======== ENTRIES PROVIDED ========

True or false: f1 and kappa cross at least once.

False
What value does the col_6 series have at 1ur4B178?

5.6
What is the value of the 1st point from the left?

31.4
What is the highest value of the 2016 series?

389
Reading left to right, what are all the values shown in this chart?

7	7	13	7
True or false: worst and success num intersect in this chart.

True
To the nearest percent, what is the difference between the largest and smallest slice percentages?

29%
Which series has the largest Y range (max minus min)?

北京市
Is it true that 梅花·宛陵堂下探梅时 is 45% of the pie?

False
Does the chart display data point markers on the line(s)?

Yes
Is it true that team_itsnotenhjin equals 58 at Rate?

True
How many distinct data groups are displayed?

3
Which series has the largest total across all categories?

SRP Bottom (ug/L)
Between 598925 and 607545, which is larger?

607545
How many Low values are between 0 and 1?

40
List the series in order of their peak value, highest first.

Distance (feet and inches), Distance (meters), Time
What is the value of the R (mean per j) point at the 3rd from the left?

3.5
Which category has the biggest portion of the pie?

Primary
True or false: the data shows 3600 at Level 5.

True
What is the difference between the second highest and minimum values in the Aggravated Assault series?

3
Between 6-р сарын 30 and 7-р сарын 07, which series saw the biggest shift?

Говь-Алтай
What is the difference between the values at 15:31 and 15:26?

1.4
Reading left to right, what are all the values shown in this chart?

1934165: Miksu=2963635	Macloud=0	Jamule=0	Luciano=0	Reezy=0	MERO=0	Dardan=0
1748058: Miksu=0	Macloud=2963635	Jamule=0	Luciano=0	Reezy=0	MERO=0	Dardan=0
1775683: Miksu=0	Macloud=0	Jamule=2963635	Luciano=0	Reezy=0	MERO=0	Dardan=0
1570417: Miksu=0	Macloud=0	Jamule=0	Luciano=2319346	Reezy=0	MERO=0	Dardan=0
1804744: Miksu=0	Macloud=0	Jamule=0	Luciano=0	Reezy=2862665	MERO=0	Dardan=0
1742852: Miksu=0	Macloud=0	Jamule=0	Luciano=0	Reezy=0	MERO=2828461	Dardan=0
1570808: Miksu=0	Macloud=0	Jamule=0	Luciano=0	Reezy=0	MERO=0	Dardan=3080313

========

PROMPT. Gather every line in the items above that contains the word "values".

ANSWER FOR THIS EXERCISE.
Reading left to right, what are all the values shown in this chart?
How many Low values are between 0 and 1?
What is the difference between the second highest and minimum values in the Aggravated Assault series?
What is the difference between the values at 15:31 and 15:26?
Reading left to right, what are all the values shown in this chart?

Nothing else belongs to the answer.